◆ Records shown
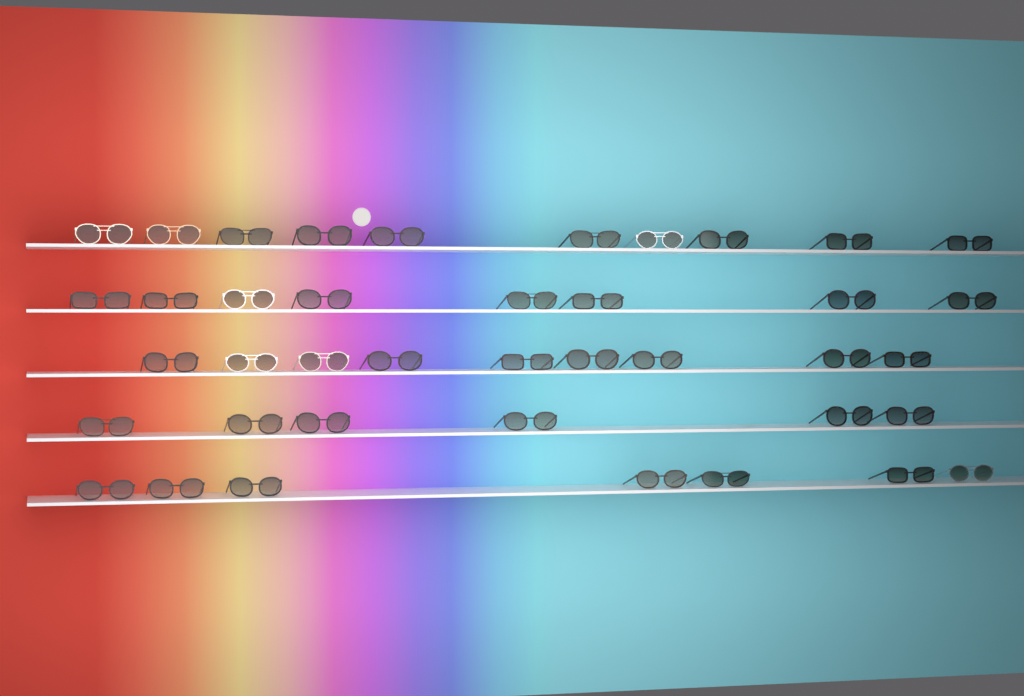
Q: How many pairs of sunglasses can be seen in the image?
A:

* * *

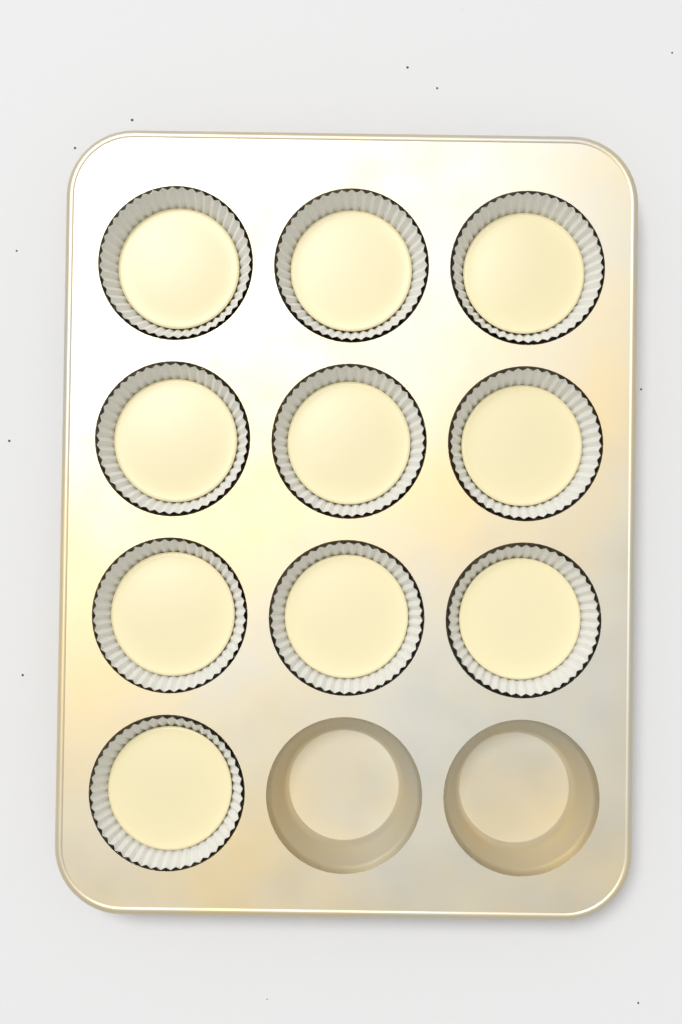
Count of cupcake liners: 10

...

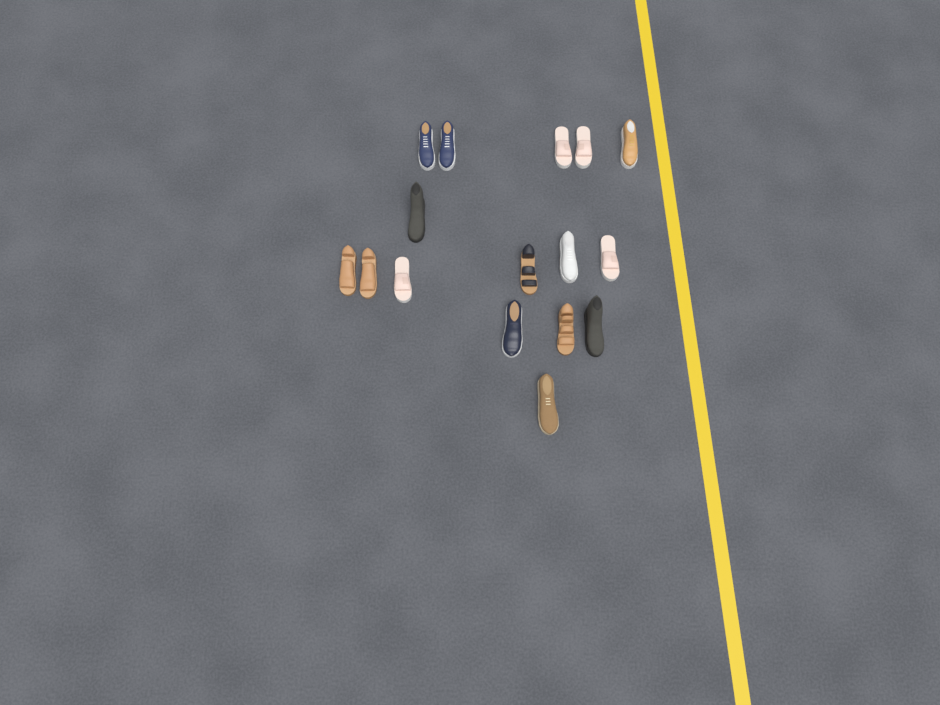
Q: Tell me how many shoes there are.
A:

◆ Written problem
List every line in the listing above that contains the word "many".

◆ Answer to the exercise
Q: How many pairs of sunglasses can be seen in the image?
Q: Tell me how many shoes there are.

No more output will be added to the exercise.